Vergiss nicht zu lacheln―進撃の巨人
第20章 約束
「私は待つよ!」
ペトラが信じられないといった表情で固まっていると、隣から聞こえた明るい声が意識を引き戻す。
そちらへ視線を動かせば、さっきと変わらず優しく微笑むアメリの顔があった。
「アメリ、どうして……」
「ペトラも知ってるでしょ? エミリの性格。これだけしか聞いたり話さないってことは、もう私たちが何したって無駄だよ。
だから、私たちは信じて待つの。それが、今私たちがエミリにしてあげられる、一番のことだよ」
ペトラよりも一年多く付き合いが長いからか、アメリは今も落ち着いた表情だった。
アメリに諭され、ペトラは長い溜息を吐く。
(何よ……私だけ感情に振り回されて、馬鹿みたいじゃない)
そして、困ったように微笑みながら、ペトラは真っ直ぐにエミリを見据えた。
「待つよ、エミリ」
「……ペトラ」
「全く! エミリっていつもそうなんだから!!」
「……ごめん」
「謝るくらいなら、最初から心配するようなことしないの!! ちゃんと待ってるから。だから、絶対に帰ってきて」
「……うん。ありがとう、ペトラ。ありがとう、アメリ」
自分の心に勇気を与えてくれたペトラとアメリの言葉に、エミリはようやく決心をつけることができた。

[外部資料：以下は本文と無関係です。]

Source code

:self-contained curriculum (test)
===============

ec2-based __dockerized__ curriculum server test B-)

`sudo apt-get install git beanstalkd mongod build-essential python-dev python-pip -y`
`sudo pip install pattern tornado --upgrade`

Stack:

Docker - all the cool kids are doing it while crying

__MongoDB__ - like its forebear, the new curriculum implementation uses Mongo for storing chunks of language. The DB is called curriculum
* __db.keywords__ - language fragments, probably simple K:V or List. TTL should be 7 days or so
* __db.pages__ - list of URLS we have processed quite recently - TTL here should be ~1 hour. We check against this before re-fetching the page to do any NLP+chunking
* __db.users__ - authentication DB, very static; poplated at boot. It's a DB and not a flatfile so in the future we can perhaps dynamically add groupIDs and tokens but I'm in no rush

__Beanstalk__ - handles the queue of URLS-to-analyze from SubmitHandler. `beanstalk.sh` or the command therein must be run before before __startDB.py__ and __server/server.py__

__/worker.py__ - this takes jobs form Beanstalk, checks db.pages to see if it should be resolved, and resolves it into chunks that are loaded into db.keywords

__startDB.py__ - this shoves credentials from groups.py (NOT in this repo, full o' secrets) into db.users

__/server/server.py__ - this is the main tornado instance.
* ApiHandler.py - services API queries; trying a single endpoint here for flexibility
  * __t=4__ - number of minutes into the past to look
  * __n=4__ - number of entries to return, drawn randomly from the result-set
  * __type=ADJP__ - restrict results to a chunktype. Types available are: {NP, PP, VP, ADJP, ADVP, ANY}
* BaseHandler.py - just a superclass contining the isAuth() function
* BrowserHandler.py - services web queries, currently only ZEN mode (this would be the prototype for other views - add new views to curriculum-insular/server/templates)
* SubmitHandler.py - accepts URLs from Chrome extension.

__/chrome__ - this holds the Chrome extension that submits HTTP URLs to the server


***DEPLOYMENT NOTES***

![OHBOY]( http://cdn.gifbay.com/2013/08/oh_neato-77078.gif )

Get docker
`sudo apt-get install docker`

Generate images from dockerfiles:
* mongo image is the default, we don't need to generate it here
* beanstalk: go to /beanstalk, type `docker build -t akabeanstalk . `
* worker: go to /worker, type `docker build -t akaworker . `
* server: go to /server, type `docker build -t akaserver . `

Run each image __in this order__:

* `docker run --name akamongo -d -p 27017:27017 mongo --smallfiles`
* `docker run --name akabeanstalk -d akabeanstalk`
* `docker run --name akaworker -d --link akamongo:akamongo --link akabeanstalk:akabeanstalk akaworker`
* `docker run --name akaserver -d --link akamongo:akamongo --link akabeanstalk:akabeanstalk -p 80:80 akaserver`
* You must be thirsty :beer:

二人に事情を話さず、あんな質問をするなんて、どれだけ自分が狡い人間かを突きつけられる。
それでも、行かなければならないのだ。
(…………帰って来られる確証なんてないけど、でも、二人が私を信じてくれている。その事実だけで、私は……わたしは、前を向いて行ける……)
一息ついて、ケーキを口に含む。
(例え、死という現実が目の前にあったとしても……)
口の中に広がった、ケーキの味。
なぜだか今はそれが、とても甘酸っぱいものに感じられた。